### Instruction
Examine the entries and show every line in which the word "role" is found.

Data entries
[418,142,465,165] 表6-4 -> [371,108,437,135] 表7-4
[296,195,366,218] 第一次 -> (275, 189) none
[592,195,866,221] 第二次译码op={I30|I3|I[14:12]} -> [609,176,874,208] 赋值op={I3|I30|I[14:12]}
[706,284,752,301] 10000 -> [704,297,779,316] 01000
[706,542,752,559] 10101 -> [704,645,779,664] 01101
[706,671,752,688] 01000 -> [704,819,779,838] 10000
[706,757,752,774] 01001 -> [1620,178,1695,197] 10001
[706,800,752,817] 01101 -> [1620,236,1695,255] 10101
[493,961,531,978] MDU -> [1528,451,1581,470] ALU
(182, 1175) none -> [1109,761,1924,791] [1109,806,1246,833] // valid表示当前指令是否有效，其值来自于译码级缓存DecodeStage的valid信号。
==
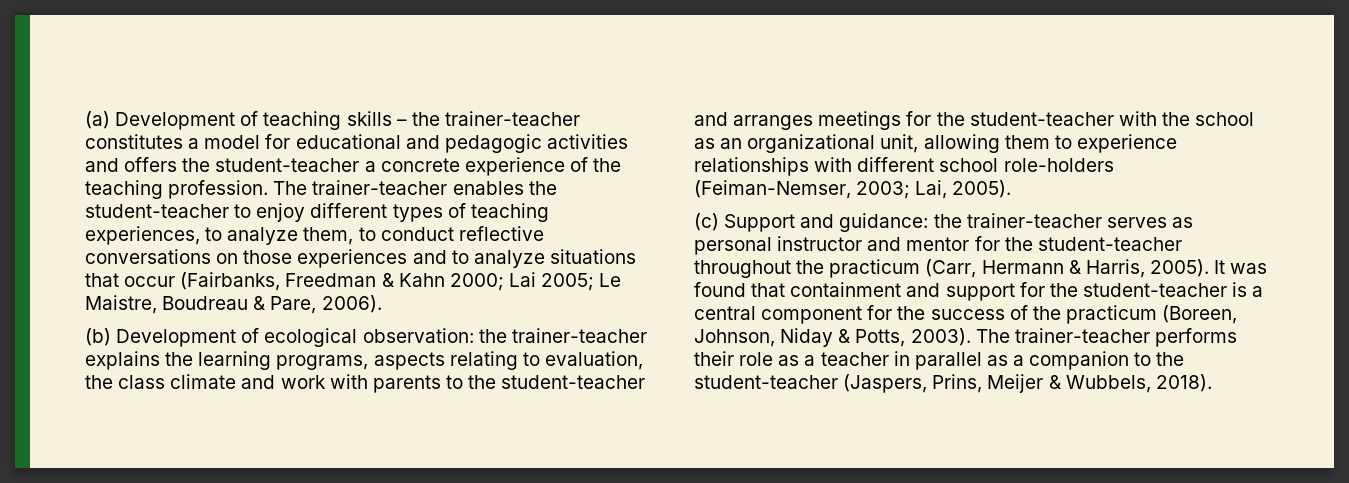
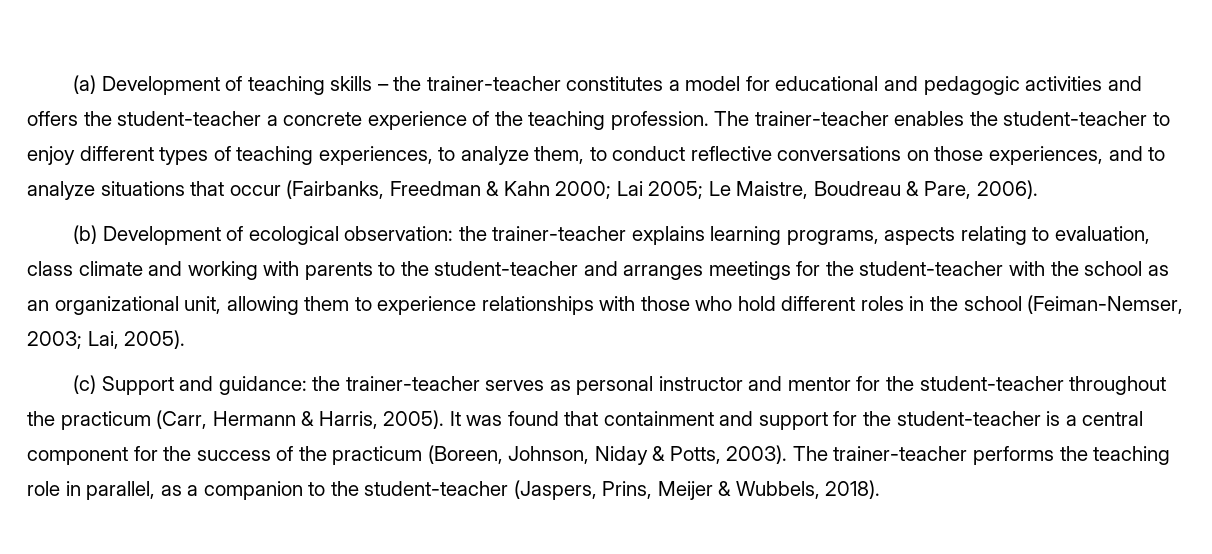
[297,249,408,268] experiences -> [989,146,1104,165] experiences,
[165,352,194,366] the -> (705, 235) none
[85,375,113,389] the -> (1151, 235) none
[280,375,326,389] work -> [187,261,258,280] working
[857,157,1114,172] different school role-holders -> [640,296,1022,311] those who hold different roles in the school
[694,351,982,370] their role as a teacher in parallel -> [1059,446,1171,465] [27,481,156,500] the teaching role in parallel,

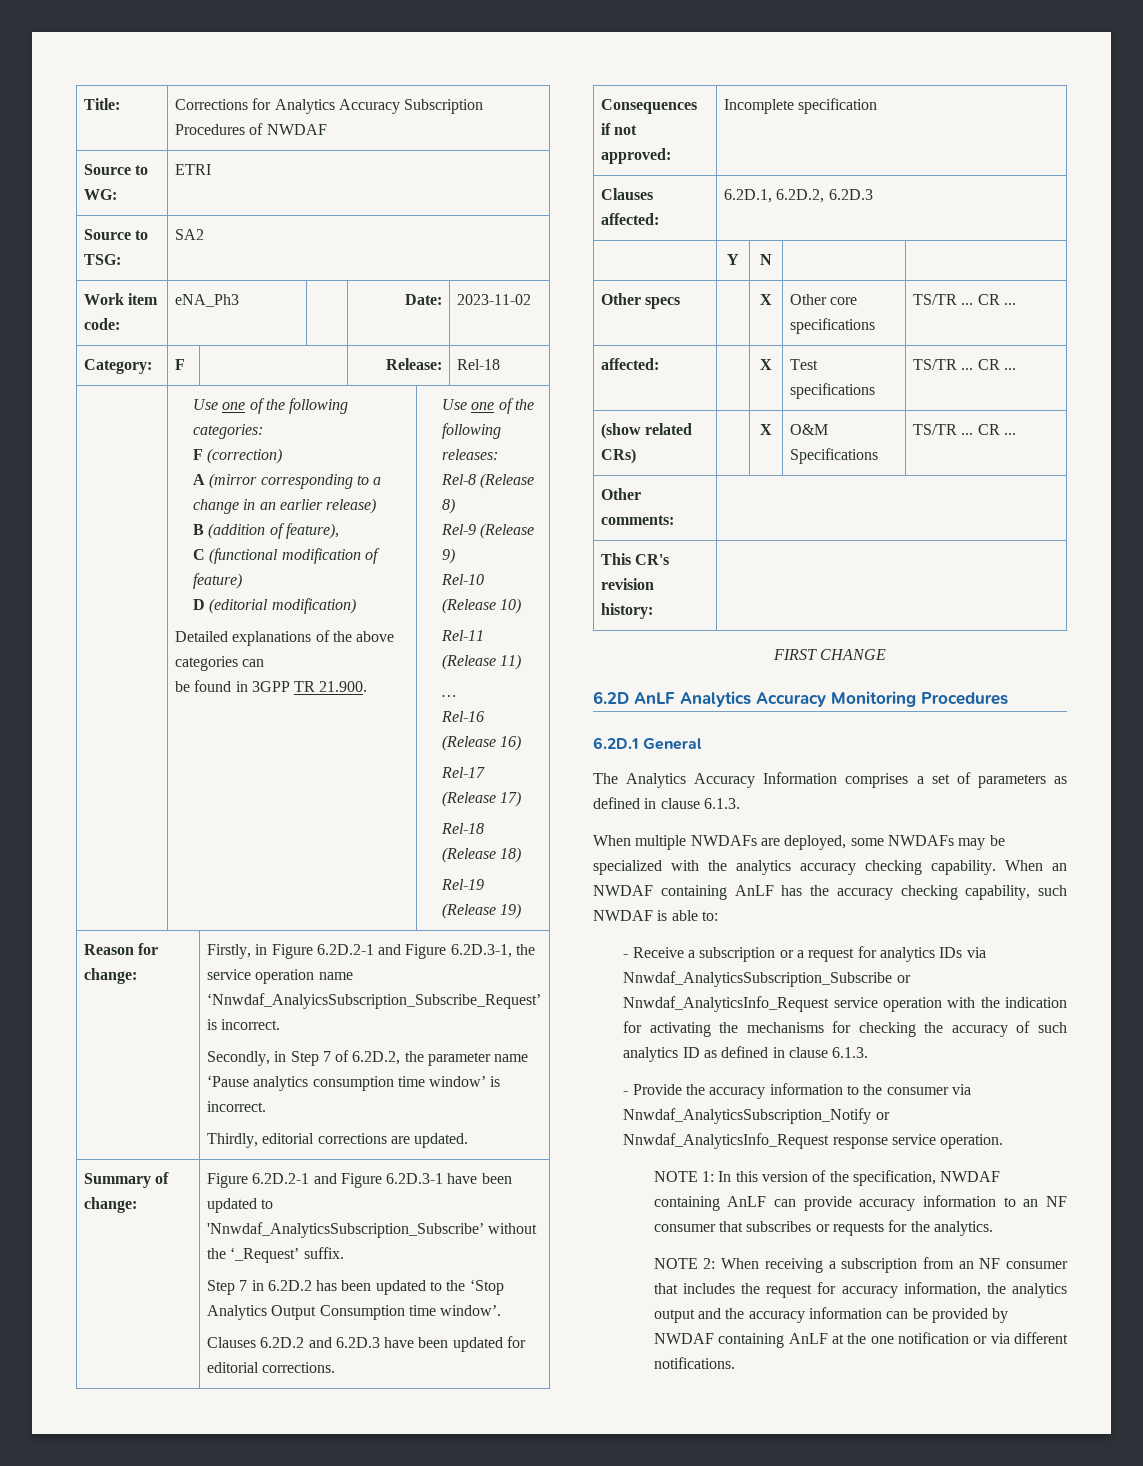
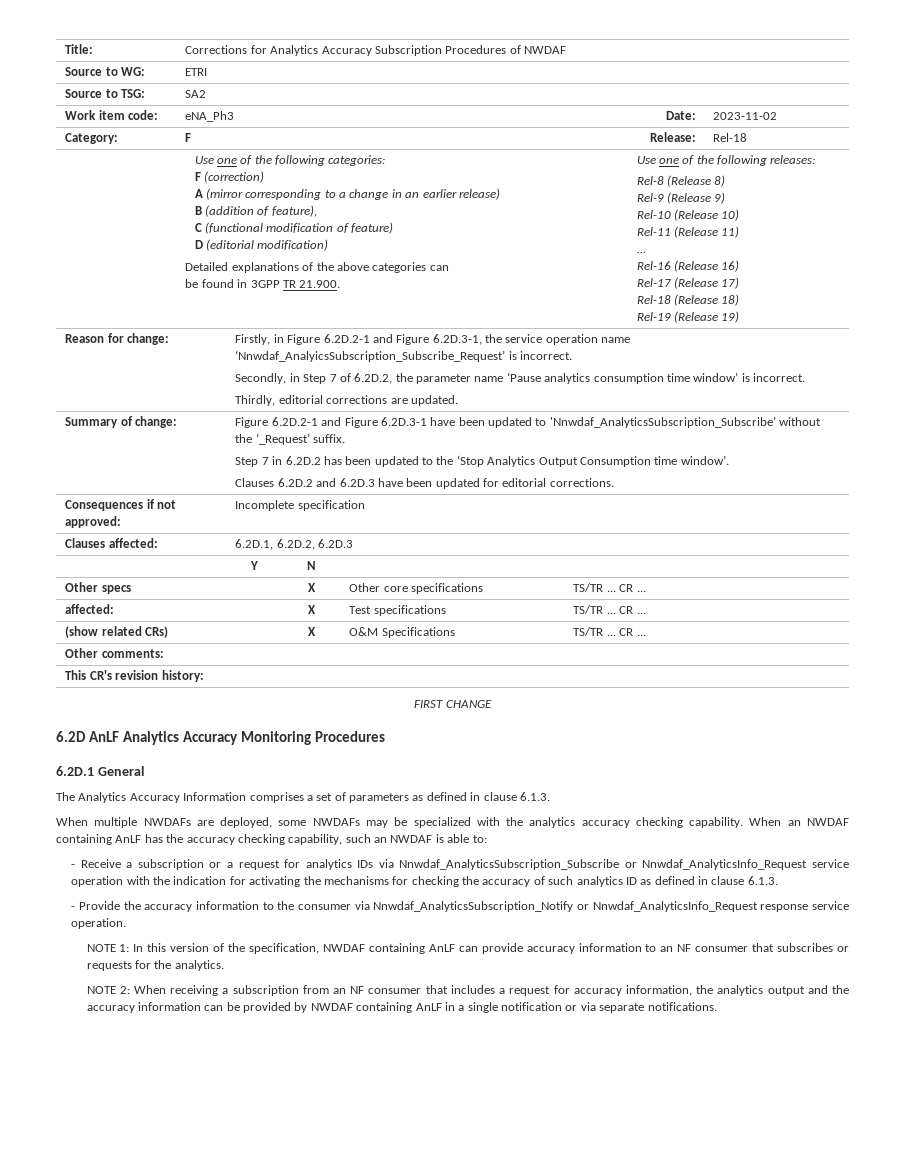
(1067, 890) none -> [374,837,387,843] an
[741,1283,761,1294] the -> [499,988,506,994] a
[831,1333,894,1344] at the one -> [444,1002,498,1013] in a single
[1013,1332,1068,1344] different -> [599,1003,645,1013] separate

### Response area
[857,157,1114,172] different school role-holders -> [640,296,1022,311] those who hold different roles in the school
[694,351,982,370] their role as a teacher in parallel -> [1059,446,1171,465] [27,481,156,500] the teaching role in parallel,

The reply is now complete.